Un negro con vida de blanco
Para Obama, es un desafío enfrentarse en las primarias con líderes que, no siendo negros, tienen fuerte respaldo de esta comunidad. Además, Obama no se inserta en el molde tradicional de líderes negros de la generación de King.
En primer lugar, es mulato. Su padre, un negro, era de Kenia. Su madre, una blanca, era de Kansas.

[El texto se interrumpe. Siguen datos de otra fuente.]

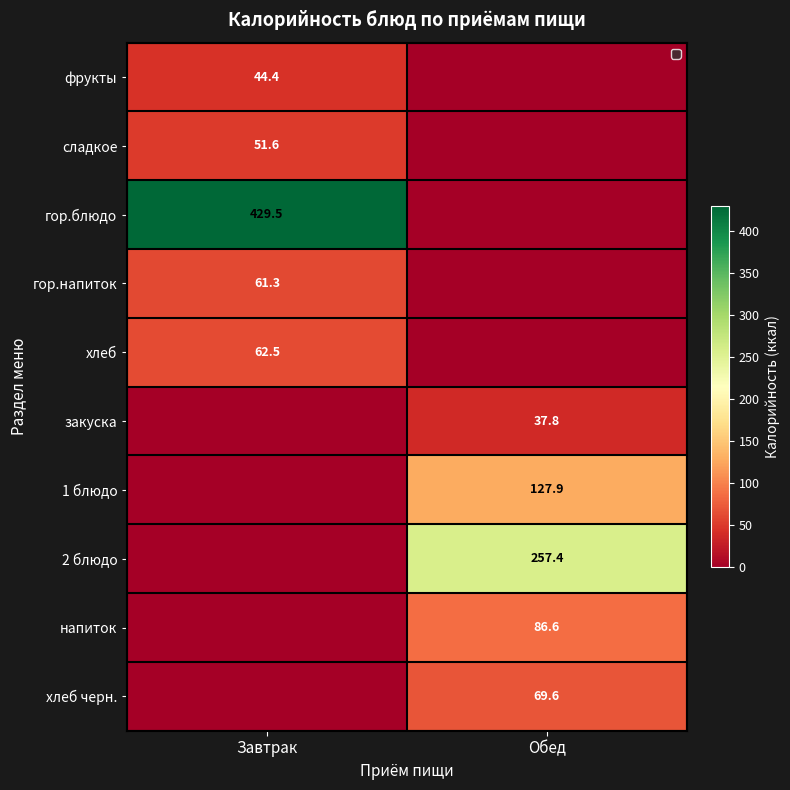

How many series are shown in this chart?

10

Por ahora, el candidato demócrata ha recibido el apoyo de Jesse Jackson, que aunque todavía no lo ha hecho oficial, sí ha gozado de su asesoramiento.
Opinión de los analistas
Bill Frenzel, analista del del Instituto Brookings y ex legislador republicano, piensa que "Estados Unidos está preparado para un presidente negro que sea como Obama, porque tiene un gran encanto personal y no es percibido como una amenaza por la mayoría blanca".
Aunque Obama no haya recurrido a su raza para buscar alianzas ni votos, es poco probable que el color de su piel pase desapercibido en una campaña demócrata en la que, por ahora, su mayor rival es una mujer.
Para Frenzel, la raza va a suponer para Obama una gran ventaja, ya que "los estadounidenses están deseando mostrar al mundo que están dispuestos a ser gobernados por un afroamericano".